Translated fromChinese

一种立体投影显示装置A stereoscopic projection display device

技术领域technical field

本发明涉及计算机视觉技术和立体视频领域，尤其涉及一种立体投影显示装置。The invention relates to the field of computer vision technology and stereoscopic video, in particular to a stereoscopic projection display device.

背景技术Background technique

基于投影的多视角裸眼立体显示是一种通过在左右眼中分别投射不同的画面进而虚拟出画面中物体的深度信息，最终实现景象的立体显示的一种技术，同时，通过移动观察位置还能看到不同视角的立体画面。这种技术是一种准3D显示技术，因为所展示的视角画面是断续的，与自然场景的连续视角显示存在区别。Projection-based multi-view glasses-free stereoscopic display is a technology that projects different images in the left and right eyes to virtualize the depth information of the objects in the image, and finally realizes the stereoscopic display of the scene. Stereoscopic images from different perspectives. This technology is a quasi-3D display technology, because the displayed perspective pictures are intermittent, which is different from the continuous perspective display of natural scenes.

多视角裸眼立体显示技术主要可以分为两类：平板式立体显示技术和投影式立体显示技术。The multi-view glasses-free stereoscopic display technology can be mainly divided into two categories: flat panel stereoscopic display technology and projection stereoscopic display technology.

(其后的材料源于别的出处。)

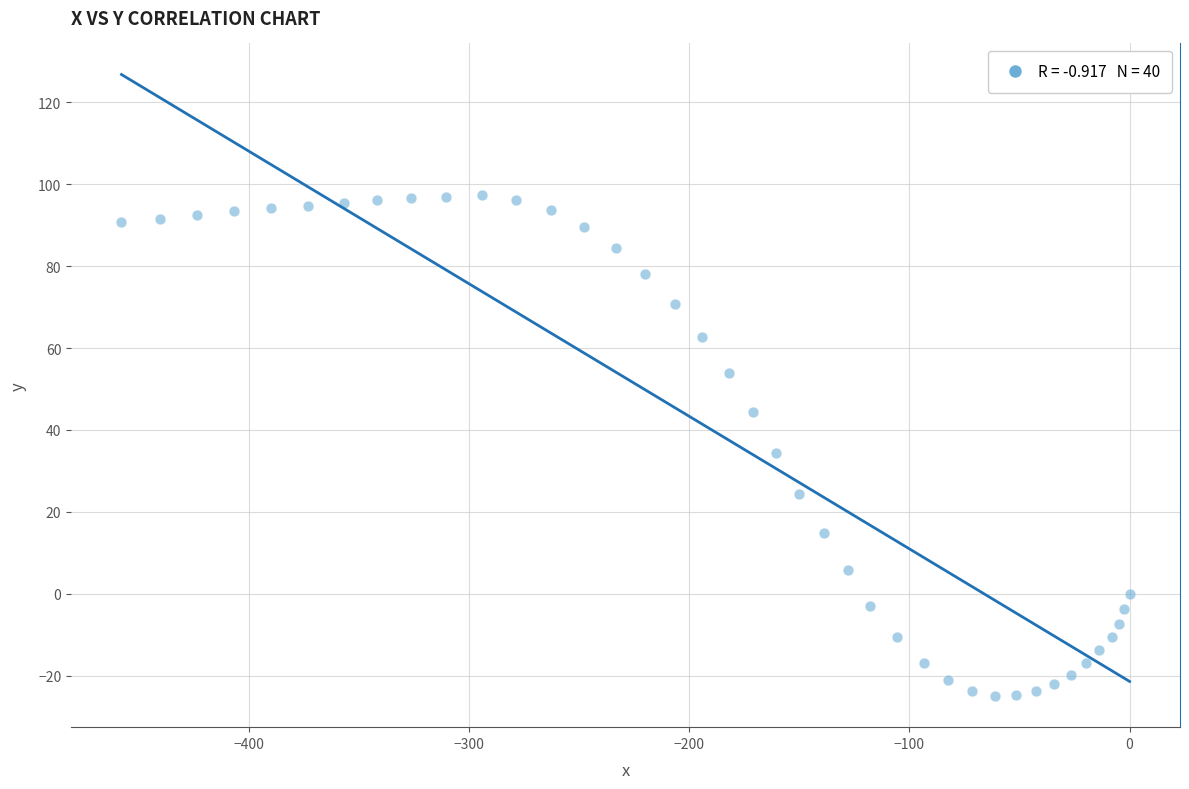

What is the range of Y values (max minus min)?

122.3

平板式立体显示技术通过在传统的平板显示器如LCD上增加一层光栅，而在显示的时候提供的是交织分隔的视图图像，经过光栅的分光作用就能实现不同位置观看到不同视角从而得到立体显示的效果。这种方式能与传统的显示系统兼容，但是最大的缺点是会造成分辨率的损失，且视角数越多，分辨率损失越严重。The flat-panel stereoscopic display technology adds a layer of grating to the traditional flat-panel display such as LCD, and provides interlaced and separated view images when displaying. After the light-splitting effect of the grating, different positions can be viewed from different angles of view to obtain a three-dimensional displayed effect. This method is compatible with traditional display systems, but the biggest disadvantage is that it will cause a loss of resolution, and the more the number of viewing angles, the more serious the loss of resolution.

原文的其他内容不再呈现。